We may, therefore, take Thuillier’s proposal that all the different stylistic currents of the late nineteenth century be named pompier and turn it on its head: when a pompier is genuinely rehabilitated, he will have been made an honorary member of the avant-garde—or, as in the case of Puvis, it will be recognized that he was one all along.

Central to the history of the French avant-garde is the refusal of the French government after 1851 to subsidize those painters who were changing the nature of art. Equally remarkable is the refusal of these same painters to unbend and paint a few pictures that would get them government commissions and gain them entry to the museums. Vaisse has made himself the apologist for this government policy, and attempts to minimize its importance:

The public authorities—it would be silly to reproach them—were a bit slow, often less than one claims, in recognizing the value of certain pictorial novelties whose promoters, in any case, got on quite well without their attention.

Vaisse’s language (“nouveautés picturales,” “promoteurs“) is revealing in its attempt to reduce the avant-garde artist to a promoter of pictorial novelties. It is not clear what Vaisse means by saying that these promoters got on quite well without the attention of the public authorities (“se passaient bien de leurs attentions“), but the implication that these artists neither needed nor desired their paintings to be bought and displayed by the official museums is not credible. Vaisse’s hostility to the modern tradition is betrayed by his barefaced solicitude for the public authorities.

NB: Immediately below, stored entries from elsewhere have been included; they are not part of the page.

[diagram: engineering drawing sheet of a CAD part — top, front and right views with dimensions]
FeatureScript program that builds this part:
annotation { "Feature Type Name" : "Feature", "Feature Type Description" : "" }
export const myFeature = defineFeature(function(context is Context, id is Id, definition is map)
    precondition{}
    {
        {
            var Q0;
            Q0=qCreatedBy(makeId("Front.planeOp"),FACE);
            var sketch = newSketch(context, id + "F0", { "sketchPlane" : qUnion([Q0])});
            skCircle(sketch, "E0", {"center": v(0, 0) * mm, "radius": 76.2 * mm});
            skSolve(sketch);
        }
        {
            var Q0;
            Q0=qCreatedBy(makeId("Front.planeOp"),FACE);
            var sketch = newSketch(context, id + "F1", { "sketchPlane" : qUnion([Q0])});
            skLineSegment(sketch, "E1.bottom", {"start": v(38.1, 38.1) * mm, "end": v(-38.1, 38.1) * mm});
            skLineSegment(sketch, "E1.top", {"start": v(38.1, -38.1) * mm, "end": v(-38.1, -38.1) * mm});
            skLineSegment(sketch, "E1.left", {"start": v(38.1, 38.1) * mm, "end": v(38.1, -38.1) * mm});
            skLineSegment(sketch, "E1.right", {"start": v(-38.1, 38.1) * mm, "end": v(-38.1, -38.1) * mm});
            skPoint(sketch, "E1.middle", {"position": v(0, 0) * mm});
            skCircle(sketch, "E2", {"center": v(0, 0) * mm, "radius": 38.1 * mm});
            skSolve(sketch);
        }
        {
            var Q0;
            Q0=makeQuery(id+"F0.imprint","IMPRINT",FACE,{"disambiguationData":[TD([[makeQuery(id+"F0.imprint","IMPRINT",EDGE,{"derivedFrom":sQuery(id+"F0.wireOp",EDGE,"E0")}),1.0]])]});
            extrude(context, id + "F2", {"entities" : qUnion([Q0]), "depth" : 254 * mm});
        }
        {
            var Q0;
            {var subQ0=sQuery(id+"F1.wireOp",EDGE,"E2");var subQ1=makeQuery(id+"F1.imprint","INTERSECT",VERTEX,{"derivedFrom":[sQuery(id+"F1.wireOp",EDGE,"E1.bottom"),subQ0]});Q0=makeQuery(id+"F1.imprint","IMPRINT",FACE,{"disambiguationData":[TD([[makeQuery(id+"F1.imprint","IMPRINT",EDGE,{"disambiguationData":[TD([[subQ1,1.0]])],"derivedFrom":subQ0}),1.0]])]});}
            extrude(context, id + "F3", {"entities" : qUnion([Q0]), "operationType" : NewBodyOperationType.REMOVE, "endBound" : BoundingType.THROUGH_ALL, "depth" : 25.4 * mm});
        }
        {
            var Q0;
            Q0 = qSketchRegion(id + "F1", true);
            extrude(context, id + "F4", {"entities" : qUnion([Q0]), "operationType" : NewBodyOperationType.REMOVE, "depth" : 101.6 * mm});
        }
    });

Lévi-Strauss makes it clear that he thinks the public authorities were right. He believes that, with the Impressionists, in spite of some marvelous works, art took the wrong road, abandoning the objective realization of nature, and that it has been getting steadily worse ever since—that is, more subjective, more phenomenological. Artists have lost their métier, their craft: they have deliberately and systematically forgotten how to paint. Lévi-Strauss provides a grandiose finale in which it appears that things have been getting worse from much farther back than one would have thought:

Perhaps painting sloped off in the wrong direction, when one imagined, following Leonardo da Vinci, that in preferring Nature to antiquity, one was also obliged to choose chiaroscuro over contour…. As in the fifteenth century the Flemings and the painters of the Quattrocento understood, as well as the Japanese before the nineteenth century and Anita Albus today,6 only if one resists the dissolving witchcraft of chiaroscuro and bows before the intangible order of things will painting again lay claim to the dignity of a craft.

Lévi-Strauss’s essay is the perfect curtain raiser to the plea for nineteenth-century academic art by Vaisse and Foucart. The attempt to rehabilitate the pompiers is less a taste for these artists than a desire to destroy the myth of the avant-garde, the genealogy which validates the modern tradition. A common distaste for most of the significant painting since 1950 (or even since 1848) makes allies of some of the neoconservative historians today.7 There seems to be a hope that if we can reconceive the nineteenth century, then the twentieth will go away. It is an old strategy: re-writing the past to reform the present.

(This is the last of four articles on nineteenth-century painting.)